The ABS is due to publish Australia's GDP growth outcome for the December quarter in the today's (4 March) National Accounts (due 1130). Growth is likely to come in around the RBA's forecasts for 0.8% in the quarter and 2.3% over the year. In recent quarters, growth has surprised to the upside, and that is a possibility again today, which if realised would reaffirm the RBA's concerns around capacity pressures in the economy. Pricing for an RBA rate hike in March climbed from 10% to 30% on yesterday's comments from Governor Bullock that the March meeting is live. A hike is fully priced by May, after the cash rate was raised by 25bps to 3.85% in February.
September quarter recap: Domestic demand accelerates
Australian GDP growth moderated from 0.7% to 0.4% in the September quarter. However, that belied the fastest acceleration in domestic demand (1.2%) in more than 2 years, with headline growth weighed by volatile trade and inventory components. Annual GDP growth firmed from 2% to 2.1%, remaining around the RBA's estimate of potential growth.
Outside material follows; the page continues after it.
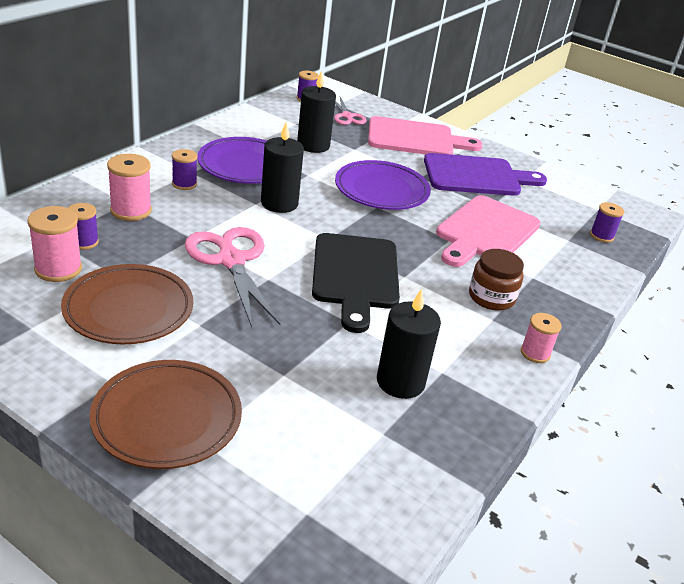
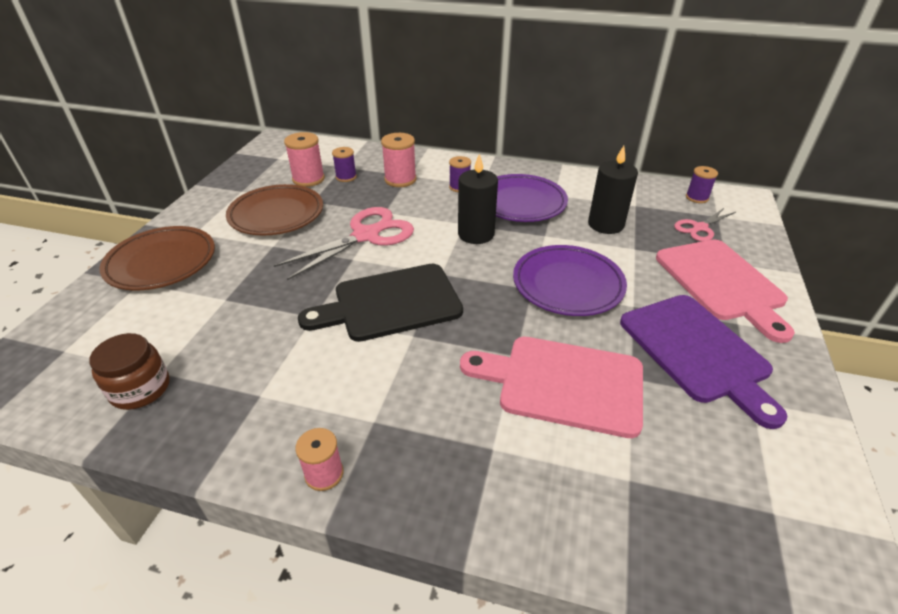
camera: 75 degrees right, 5 degrees up
(400, 382) = (235, 368): black candle -> none
(491, 297) = (418, 413): brown jar -> brown jar (140, 389)
(601, 236) = (687, 527): purple spool -> none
The pick-up in domestic demand was led by business investment (3.4%) as capital expenditure on the construction and fit-out of data centres ramped up. Household consumption eased in the September quarter (0.5%), with discretionary purchases cooling (-0.2%) in order to fund the essentials (1%). Public demand (1.1%) rebounded from recent weakness. Against this, inventories (-0.5ppt) and net exports (-0.1ppt) weighed on growth.
December quarter preview: Momentum set to continue
The global backdrop continued to support the Australian economy, despite ongoing trade and geopolitical uncertainty. Growth across OECD economies was 0.3% in the December quarter and 1.7% through the year. In China, output growth remained solid in the quarter (1.2%) but had slowed through the past year, weighed by softer domestic demand. Global trade and inventories remained volatile following the tariffs imposed by the US (since ruled invalid by the US Supreme Court), but their overall impact on growth has been limited.
Conditions in the domestic economy remained robust through the final quarter of 2025. The RBA's earlier easing cycle that delivered 75bps of rate cuts gained traction, supporting consumption and a buoyant housing market. The ABS's gauge of household spending accelerated by 0.9% in the quarter alongside the Black Friday sales and a stacked calendar of major sporting events and concerts. Housing prices nationally lifted by around 5% over the back half of the year, while housing credit growth was running at around 7% in annual terms by year-end - its fastest pace since late 2022. Business investment moderated, though that mainly reflected the timing of equipment purchases that surged in the previous quarter.
Key dynamics in Q4
Household consumption — Rose at pace in the quarter, supported by increased spending in most consumption categories. Real income growth and RBA rate cuts look to have boosted discretionary spending during the Black Friday sales and at major events.
Dwelling investment — Residential construction work continued to increase after accelerating in the previous quarter, signs that the RBA's easing cycle and rising housing prices were supporting this activity. New home building was the driver as alteration work slowed.
Business investment — Momentum in business investment was slightly curtailed as equipment spending slowed after surging in Q3; however, non-residential construction activity (including data centres and renewable energy projects) continued.
Public demand — Contributed 0.3ppt to quarterly growth. Government spending lifted by 0.9%, driven by state and local government expenditure. Public investment rose by 1%.
Inventories — Added around 0.4ppt to growth in the quarter, with both private (0.2ppt) and public sector inventories (0.2ppt) delivering.
Net exports — Broadly neutral for growth, deducting just 0.1ppt. A 1.4% rise in exports was slightly outpaced by a 1.8% increase in imports.